In July 2009, for instance, 12 million counterfeit cigarettes were seized by the ATF in Virginia alone.[46] In October 2010, the federal government secured a conviction in a Southern California case involving a conspiracy to smuggle counterfeit cigarettes, smuggled cigarettes, drugs and shoulder-fired missiles.[47] According to an FBI press release, this case and related work in New Jersey led to indictments of 87 people on smuggling charges.[48]
In November 2009, the British Journal of Criminology published the research paper “The Dragon Breathes Smoke: Cigarette Counterfeiting in the People’s Republic of China.” The authors report that from 2002 through 2008, nearly 1.5 million “cases of cigarette counterfeiting became known to the Chinese authorities.”[49] During this time, Chinese officials discovered more than 22,200 cigarette production areas and 8,800 machines for rolling counterfeit cigarettes. More than 30,800 people were arrested, though only about one-third were sentenced. The authors note that these are just the cases known to the authorities.[50]
International smuggling is so extensive that some smugglers have established their own brand: “Jin Ling,” the only one known to have been created for the sole purpose of smuggling. It is typically produced in China, Russia or Russia’s former satellites.[51] The October 2010 pictures featured in Graphic 9 show Jin Ling cigarettes shipped from China and encased in cement barriers as part of a smuggling operation to England.[*], [52]
Graphic 9: Jin Ling Cigarettes Smuggled in Concrete Barriers
Source: ukhomeoffice photostream (flickr), “Cigarettes hidden in a concrete block,” www.flickr.com/photos/49956354@N04/5135789331/in/photostream/, “Concrete concealed cigarettes,” www.flickr.com/photos/49956354@N04/5135789323/in/photostream/.
Illegal cigarettes may be adulterated. In our 2008 study, we mentioned that counterfeit smokes often used sawdust as a filler.[53] The study “The Dragon Breathes Smoke,” discussed above, indicated that counterfeits may also contain rotten tobacco, sulfur, carbamide and “heavy metals to a greater extent than cigarettes produced by authorized manufacturers.”[54]
[*]Tax Foundation economist Patrick Fleenor has written that in 1967, the chairman of a smuggling investigative body said that legitimate tobacco-related workers were “confronted almost daily with the risk and dangers of personal violence which are now inherent in their industry.” Patrick Fleenor, “High Cigarette Taxes Stoke Bootlegging, Violence” (Tax Foundation, 2010), http://www.taxfoundation.org/news/ show/26132.html (accessed Dec. 13, 2010).
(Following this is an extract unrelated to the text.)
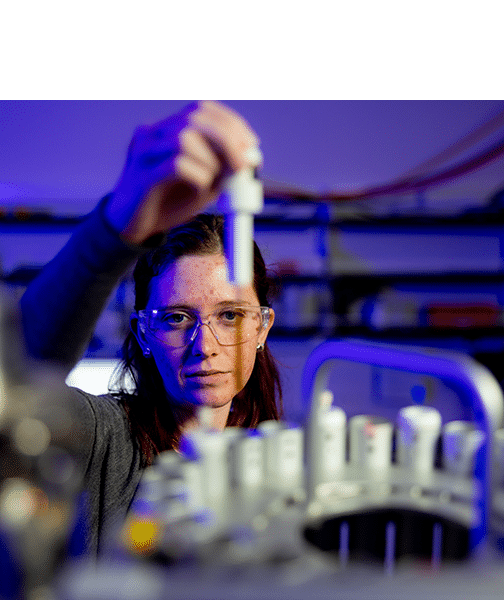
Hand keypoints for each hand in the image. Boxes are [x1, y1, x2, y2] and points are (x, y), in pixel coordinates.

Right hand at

[46] Freeman Klopott, “ATF Seizes 12 Million Counterfeit Marlboro Cigarettes Made in China,” The Washington Examiner, July 14, 2009, https://www.washingtonexaminer.com/local/Feds-ATF-makes-largest-counterfeit-cigarette-seizure-in-area-history.html (accessed Nov. 4, 2010).
[47] “Southern California Man Faces at Least 25 Years in Prison for Convictions in Smuggling Schemes, Including Plot to Bring Surface-to-Air Missiles into United States” (United States Attorney’s Office, Central District of California, 2010), http://losangeles.fbi.gov/ dojpressrel/pressrel10/la100610.htm (accessed Nov. 2, 2010).
[48] Ibid.
[49] Anqi Shen, Georgios A. Antonopoulos, and Klaus Von Lampe, “The Dragon Breathes Smoke: Cigarette Counterfeiting in the People’s Republic of China,” The British Journal of Criminology 50, no. 2 (2010): 243.
[50] Ibid.
[51] Roman Shleynov et al., “Made to Be Smuggled” (Center for Public Integrity, 2008), http://www.publicintegrity.org/investigations/ tobacco/articles/entry/763/ (accessed Nov. 16, 2010).
[52] “File:Cigarettes Hidden in a Concrete Block Ba1.Jpg” (Wikimedia Commons, 2010), http://bit.ly/i14wbx (accessed Dec. 13, 2010).
[53] LaFaive, Fleenor, and Nesbit, “Cigarette Taxes and Smuggling” (Mackinac Center for Public Policy, 2008), 8, https://www.mackinac.org/ archives/2008/s2008-12.pdf (accessed Dec. 10, 2010).
[54] Shen, Antonopoulos and Lampe, “The Dragon Breathes Smoke: Cigarette Counterfeiting in the People’s Republic of China,” The British Journal of Criminology 50, no. 2 (2010): 245.